Balls!: I always wondered about that verse: why the cross-species pr0n? Why not just donkey genitals AND donkey emissions? Or just horse genitals and horse emissions? Do donkeys have lacking emissions? Is “hung like a horse” a terrible lie?
Oh this is just hilarious. Spongebob abortions!
Why is Stephen Root at ASU’s commencement?
McDuff: So how DO you get rid of mildew??? The parakeet blood worked well, but was kind of expensive.
StripesAndPlaids: so, get kicked in the nuts real hard, and you are forbidden from church? Is that a lifetime ban, or just until the throbbing goes away>
No honorary degree either?
Better luck at Notre Dame, bro
i think i would prefer the economy in the hands of the anti-christ.
is this still an option?
StripesAndPlaids: Balls!: CorkPopper:
You know its really annoying that you all refer to these bible verses. Can’t you just reference the page number? It’s much easier because those “:” and “/” symbols are confusing (and possibly demonic).

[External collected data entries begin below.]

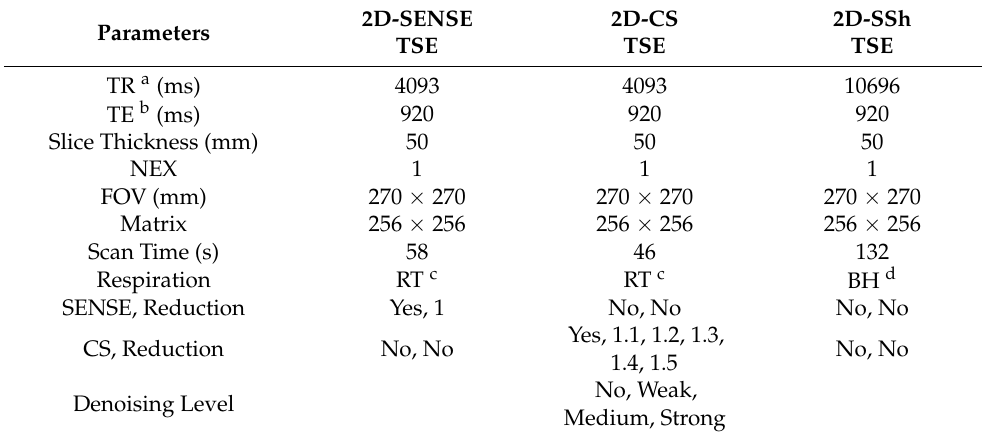
Table 1. Scanning Parameters for 3 pulse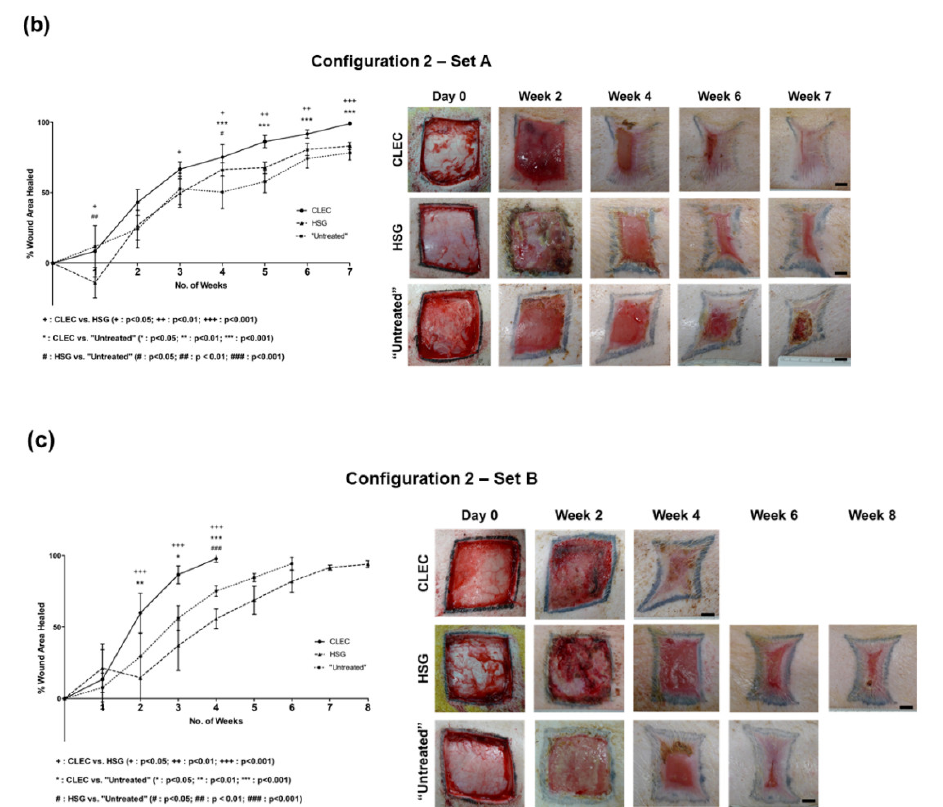
Figure 3. Percentage closure of weekly-measured wound area represented by mean ± SD based on ( a ) Configuration one with all the three treatment arms performed on a single pig (total pigs used: 2); ( b ) Configuration 2 Set A and ( c ) Configuration 2 Set B where only a single type of treatment was administered entirely to each pig (total pigs used: 6). The three treatment arms compared were CLEC, HSG, and standard dressings (“untreated”); n = 4 for configuration 1 and n = 5 for configuration 2. Statistical analysis was performed using one-way ANOVA—Bonferroni’s Multiple Comparison Test. Representative images of the stages of wound closure were shown for Configuration 2 at different time points with scale bar = 1 cm.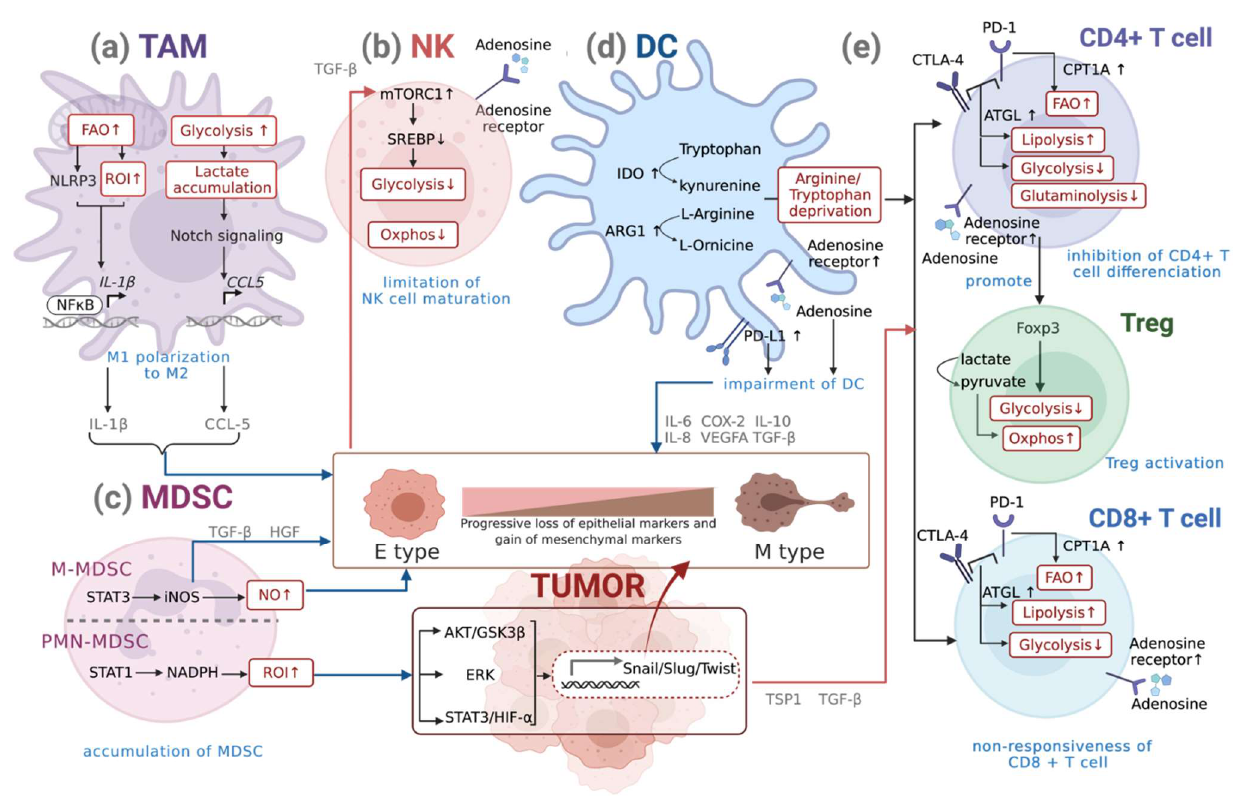
Figure 2. Interplay of metabolic reprogramming of immune cells and EMT. ( a ) Although expressing M2 markers, the metabolism of EMT-associated TAMs is distinct from conventional M2 polarized subset, as they prioritize glycolysis instead of OXPHOS; these TAMs also depend on FAO. ( b ) In NK cells, mTORC1 inhibition downregulates Srebp activity to decrease glycolysis and OXPHOS. ( c ) PMN-MDSCs mainly produce ROI to trigger the activation of signaling pathways such as STAT3/HIF-1α, ERK, and AKT/GSK3β, promoting several EMT-TF expressions, including Snail Slug and Twist1; M-MDSCs can also generate NO to promote EMT. ( d ) In DCs, EMT-induced high expression of IDO and ARG1 leads to depletion of arginine and tryptophan in the TME, which inhibits CD4+ proliferation and causes CD8+ T cell non-responsiveness; higher expression of PD-L1 and adenosine receptor on the cell surface impairs the function of DCs. ( e ) Via the checkpoint blockade of signaling molecules PD-1 and CTLA4 signaling, activated CD4+ and CD8+ T cells reduce glycolysis while promoting FAO and lipolysis; the downregulation of glutaminolysis alters CD4 differentiation and promotes the development of Treg cells. Being capable of converting lactate into pyruvate and supporting OXPHOS effectively, Treg cells resist lactate-mediated suppression of cell function and proliferation in the TME. Similar to NKs and DCs, higher expression of adenosine receptor on the surface of T cells suppresses the function of effector T cells. Red arrows indicate how the process of EMT can affect immunometabolism; blue arrows demonstrate how metabolic reprogramming alters immune cell function to further assist EMT. Created with BioRender.com (accessed on 18 August 2021).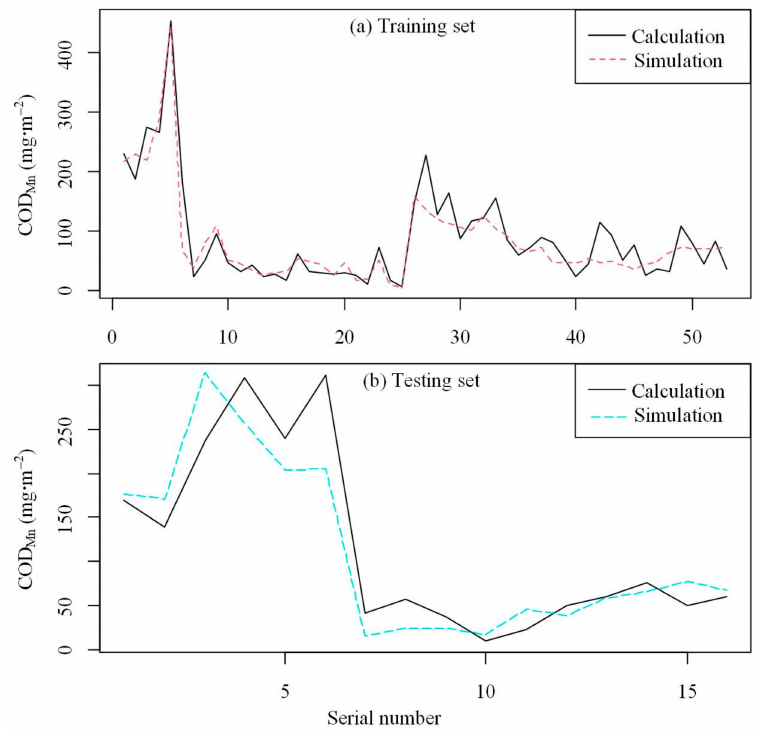
Figure 10. Calculated and simulated runoff COD Mn loads of paddy fields based on SVM. Daily rainfall data can be acquired from rainfall stations in the Taihu Lake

Some of your comments are pure comedy!
http://www.jobsinlobbying.com
Red Zeppelin: Jesus possessive is just Jesus’, so says Strunk and White. I have grammtical tourettes. Please forgive me for posting this.
and typo problems before noon GRAMMATICAL. I suck donkey and/or horse privvies.
The retard on the right looking down at the piss staisn on his robe is Michael Crow, teh preznit of ASU.
I loved the part where he performed the abortion while reading from the teleprompter.
Holy Cow!!:
you are so wrong LOL
Let us not forget this is Walnuts state. Ergo, he is from the State of the Devil and therefore unacceptable to the Christanstanian base.